• Your objective
Reproduce verbatim the portion of the data below that begins with the line containing "phylum: Marchantiophyta" and ends with the line containing "genus: Geranium", including both of those lines.

(Records from a data collection)
— Start —
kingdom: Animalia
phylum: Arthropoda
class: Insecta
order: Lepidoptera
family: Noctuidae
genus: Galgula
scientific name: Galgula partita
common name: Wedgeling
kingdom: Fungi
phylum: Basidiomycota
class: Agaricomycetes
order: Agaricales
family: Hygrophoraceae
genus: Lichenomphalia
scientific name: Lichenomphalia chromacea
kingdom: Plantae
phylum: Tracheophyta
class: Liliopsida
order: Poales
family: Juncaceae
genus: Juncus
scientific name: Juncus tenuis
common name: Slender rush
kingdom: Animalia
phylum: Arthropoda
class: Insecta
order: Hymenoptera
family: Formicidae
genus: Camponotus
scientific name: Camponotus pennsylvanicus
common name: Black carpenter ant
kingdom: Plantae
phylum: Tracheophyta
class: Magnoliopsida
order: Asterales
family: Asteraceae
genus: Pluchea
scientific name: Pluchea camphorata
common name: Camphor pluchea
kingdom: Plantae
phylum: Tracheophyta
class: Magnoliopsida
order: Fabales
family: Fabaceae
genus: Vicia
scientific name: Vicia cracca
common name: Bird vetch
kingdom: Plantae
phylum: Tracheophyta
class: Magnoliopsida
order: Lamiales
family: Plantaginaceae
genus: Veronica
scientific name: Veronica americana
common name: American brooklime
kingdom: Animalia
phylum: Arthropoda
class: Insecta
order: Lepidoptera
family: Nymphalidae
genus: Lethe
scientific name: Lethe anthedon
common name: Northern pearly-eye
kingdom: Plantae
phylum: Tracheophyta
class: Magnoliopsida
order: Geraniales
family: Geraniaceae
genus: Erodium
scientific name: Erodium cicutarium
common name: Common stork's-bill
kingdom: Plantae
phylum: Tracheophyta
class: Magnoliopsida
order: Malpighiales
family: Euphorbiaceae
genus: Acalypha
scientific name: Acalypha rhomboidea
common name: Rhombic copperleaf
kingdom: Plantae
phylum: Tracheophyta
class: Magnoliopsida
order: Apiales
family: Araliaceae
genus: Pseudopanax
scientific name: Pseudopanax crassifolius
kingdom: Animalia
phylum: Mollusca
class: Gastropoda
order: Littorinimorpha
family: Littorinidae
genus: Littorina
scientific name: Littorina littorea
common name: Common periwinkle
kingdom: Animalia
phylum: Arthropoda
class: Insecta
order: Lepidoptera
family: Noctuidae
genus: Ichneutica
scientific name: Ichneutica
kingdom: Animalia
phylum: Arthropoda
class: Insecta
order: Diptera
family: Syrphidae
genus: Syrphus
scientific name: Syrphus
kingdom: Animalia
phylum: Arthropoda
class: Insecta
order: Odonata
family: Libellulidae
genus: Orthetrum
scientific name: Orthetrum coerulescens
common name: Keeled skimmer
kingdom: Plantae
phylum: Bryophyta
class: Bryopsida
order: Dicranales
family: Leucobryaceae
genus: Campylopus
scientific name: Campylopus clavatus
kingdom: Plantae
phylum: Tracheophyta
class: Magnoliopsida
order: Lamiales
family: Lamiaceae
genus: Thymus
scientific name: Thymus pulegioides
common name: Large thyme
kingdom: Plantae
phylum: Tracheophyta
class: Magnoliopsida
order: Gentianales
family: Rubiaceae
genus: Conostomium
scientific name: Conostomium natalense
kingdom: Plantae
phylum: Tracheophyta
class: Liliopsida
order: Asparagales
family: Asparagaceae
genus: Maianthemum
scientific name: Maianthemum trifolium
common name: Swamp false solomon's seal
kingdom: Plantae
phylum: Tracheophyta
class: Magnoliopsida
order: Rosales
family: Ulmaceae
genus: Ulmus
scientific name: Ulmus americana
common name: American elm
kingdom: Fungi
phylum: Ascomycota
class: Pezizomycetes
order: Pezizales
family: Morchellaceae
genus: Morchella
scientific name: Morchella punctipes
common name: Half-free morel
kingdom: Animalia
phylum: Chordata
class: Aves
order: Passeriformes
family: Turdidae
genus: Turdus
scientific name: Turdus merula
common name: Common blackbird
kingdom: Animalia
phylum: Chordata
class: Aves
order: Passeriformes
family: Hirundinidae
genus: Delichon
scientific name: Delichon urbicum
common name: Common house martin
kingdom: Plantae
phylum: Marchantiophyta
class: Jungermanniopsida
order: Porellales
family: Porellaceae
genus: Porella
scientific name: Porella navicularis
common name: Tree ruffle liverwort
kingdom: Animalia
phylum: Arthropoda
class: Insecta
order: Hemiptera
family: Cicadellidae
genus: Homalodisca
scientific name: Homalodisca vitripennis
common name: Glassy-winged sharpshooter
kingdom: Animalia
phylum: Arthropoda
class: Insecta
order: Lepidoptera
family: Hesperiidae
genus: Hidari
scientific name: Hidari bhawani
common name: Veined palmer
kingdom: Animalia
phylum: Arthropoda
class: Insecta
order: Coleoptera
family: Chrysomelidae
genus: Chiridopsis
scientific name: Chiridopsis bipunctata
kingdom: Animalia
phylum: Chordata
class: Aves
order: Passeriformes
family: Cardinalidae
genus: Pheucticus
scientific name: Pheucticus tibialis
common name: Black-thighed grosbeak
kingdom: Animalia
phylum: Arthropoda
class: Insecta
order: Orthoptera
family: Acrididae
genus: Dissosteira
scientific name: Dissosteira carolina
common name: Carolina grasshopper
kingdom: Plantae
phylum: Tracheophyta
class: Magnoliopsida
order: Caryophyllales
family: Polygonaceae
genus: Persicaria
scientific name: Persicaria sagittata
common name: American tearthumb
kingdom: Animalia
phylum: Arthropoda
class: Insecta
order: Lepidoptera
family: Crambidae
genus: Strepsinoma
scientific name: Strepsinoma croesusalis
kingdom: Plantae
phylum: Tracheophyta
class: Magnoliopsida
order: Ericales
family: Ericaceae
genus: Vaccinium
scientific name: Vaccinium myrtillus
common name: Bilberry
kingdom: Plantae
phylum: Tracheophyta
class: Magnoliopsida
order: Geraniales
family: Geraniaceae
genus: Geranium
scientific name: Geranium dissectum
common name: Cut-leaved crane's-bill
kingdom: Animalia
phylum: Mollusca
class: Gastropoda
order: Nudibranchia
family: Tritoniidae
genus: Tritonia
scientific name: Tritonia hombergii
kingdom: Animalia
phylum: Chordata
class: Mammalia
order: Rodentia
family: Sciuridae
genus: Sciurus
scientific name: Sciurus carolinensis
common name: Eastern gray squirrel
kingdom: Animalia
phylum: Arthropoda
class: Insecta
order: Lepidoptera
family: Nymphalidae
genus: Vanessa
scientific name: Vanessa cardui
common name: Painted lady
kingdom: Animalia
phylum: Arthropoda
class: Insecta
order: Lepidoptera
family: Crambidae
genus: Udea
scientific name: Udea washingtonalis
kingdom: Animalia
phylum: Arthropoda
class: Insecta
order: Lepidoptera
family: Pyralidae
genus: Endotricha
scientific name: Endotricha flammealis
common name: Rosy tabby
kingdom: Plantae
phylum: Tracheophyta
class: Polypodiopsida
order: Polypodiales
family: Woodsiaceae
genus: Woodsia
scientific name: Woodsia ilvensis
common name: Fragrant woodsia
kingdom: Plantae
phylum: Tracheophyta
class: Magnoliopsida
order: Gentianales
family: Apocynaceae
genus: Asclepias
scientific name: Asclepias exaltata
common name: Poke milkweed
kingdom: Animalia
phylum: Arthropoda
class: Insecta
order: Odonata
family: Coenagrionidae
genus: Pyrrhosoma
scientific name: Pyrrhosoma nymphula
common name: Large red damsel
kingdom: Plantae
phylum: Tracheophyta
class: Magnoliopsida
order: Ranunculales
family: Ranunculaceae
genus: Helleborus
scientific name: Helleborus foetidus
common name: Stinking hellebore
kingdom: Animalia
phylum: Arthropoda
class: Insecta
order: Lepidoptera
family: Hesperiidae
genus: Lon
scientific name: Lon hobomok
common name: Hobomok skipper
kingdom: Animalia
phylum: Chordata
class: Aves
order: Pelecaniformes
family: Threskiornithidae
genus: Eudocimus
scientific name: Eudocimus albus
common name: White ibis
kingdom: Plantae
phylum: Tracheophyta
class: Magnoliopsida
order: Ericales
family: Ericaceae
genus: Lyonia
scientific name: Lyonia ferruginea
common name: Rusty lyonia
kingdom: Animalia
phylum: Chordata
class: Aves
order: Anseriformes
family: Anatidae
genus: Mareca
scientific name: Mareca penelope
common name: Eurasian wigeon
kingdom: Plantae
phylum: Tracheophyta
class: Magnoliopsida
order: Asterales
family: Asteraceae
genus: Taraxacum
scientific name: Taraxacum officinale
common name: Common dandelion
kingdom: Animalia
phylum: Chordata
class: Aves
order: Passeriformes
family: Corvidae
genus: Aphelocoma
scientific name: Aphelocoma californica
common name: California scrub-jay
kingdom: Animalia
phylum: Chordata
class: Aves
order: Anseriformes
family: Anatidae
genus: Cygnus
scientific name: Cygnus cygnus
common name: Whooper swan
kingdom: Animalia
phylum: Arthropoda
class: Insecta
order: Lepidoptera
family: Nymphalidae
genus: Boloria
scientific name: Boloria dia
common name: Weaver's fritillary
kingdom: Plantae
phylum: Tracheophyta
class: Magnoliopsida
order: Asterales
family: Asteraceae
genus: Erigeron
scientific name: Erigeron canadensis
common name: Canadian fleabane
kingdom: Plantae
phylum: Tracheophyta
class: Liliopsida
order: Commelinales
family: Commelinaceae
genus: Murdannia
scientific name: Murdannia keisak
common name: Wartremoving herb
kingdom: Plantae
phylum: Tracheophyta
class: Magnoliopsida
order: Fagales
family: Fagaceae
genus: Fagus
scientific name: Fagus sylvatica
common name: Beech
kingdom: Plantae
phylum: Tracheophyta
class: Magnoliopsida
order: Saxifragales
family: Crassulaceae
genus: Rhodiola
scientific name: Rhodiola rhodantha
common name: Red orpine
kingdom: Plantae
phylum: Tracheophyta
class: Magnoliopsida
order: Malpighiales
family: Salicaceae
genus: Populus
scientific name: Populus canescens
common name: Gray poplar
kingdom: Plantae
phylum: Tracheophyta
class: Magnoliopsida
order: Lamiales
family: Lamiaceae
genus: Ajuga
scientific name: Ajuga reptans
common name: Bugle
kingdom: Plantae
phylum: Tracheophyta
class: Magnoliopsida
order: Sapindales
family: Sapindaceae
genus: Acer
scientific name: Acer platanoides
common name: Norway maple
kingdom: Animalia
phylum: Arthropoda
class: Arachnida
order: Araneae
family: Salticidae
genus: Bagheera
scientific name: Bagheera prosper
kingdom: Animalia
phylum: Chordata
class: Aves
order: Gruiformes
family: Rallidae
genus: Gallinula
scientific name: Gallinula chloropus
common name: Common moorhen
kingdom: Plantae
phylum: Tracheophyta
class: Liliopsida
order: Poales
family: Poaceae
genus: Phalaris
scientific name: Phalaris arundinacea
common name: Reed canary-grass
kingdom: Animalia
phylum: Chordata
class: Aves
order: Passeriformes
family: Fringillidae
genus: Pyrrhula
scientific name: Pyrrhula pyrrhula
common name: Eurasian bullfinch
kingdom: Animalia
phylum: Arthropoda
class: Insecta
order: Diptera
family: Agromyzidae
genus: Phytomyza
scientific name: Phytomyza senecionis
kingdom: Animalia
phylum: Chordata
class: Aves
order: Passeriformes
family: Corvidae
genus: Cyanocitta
— End —
• Solution for this problem
phylum: Marchantiophyta
class: Jungermanniopsida
order: Porellales
family: Porellaceae
genus: Porella
scientific name: Porella navicularis
common name: Tree ruffle liverwort
kingdom: Animalia
phylum: Arthropoda
class: Insecta
order: Hemiptera
family: Cicadellidae
genus: Homalodisca
scientific name: Homalodisca vitripennis
common name: Glassy-winged sharpshooter
kingdom: Animalia
phylum: Arthropoda
class: Insecta
order: Lepidoptera
family: Hesperiidae
genus: Hidari
scientific name: Hidari bhawani
common name: Veined palmer
kingdom: Animalia
phylum: Arthropoda
class: Insecta
order: Coleoptera
family: Chrysomelidae
genus: Chiridopsis
scientific name: Chiridopsis bipunctata
kingdom: Animalia
phylum: Chordata
class: Aves
order: Passeriformes
family: Cardinalidae
genus: Pheucticus
scientific name: Pheucticus tibialis
common name: Black-thighed grosbeak
kingdom: Animalia
phylum: Arthropoda
class: Insecta
order: Orthoptera
family: Acrididae
genus: Dissosteira
scientific name: Dissosteira carolina
common name: Carolina grasshopper
kingdom: Plantae
phylum: Tracheophyta
class: Magnoliopsida
order: Caryophyllales
family: Polygonaceae
genus: Persicaria
scientific name: Persicaria sagittata
common name: American tearthumb
kingdom: Animalia
phylum: Arthropoda
class: Insecta
order: Lepidoptera
family: Crambidae
genus: Strepsinoma
scientific name: Strepsinoma croesusalis
kingdom: Plantae
phylum: Tracheophyta
class: Magnoliopsida
order: Ericales
family: Ericaceae
genus: Vaccinium
scientific name: Vaccinium myrtillus
common name: Bilberry
kingdom: Plantae
phylum: Tracheophyta
class: Magnoliopsida
order: Geraniales
family: Geraniaceae
genus: Geranium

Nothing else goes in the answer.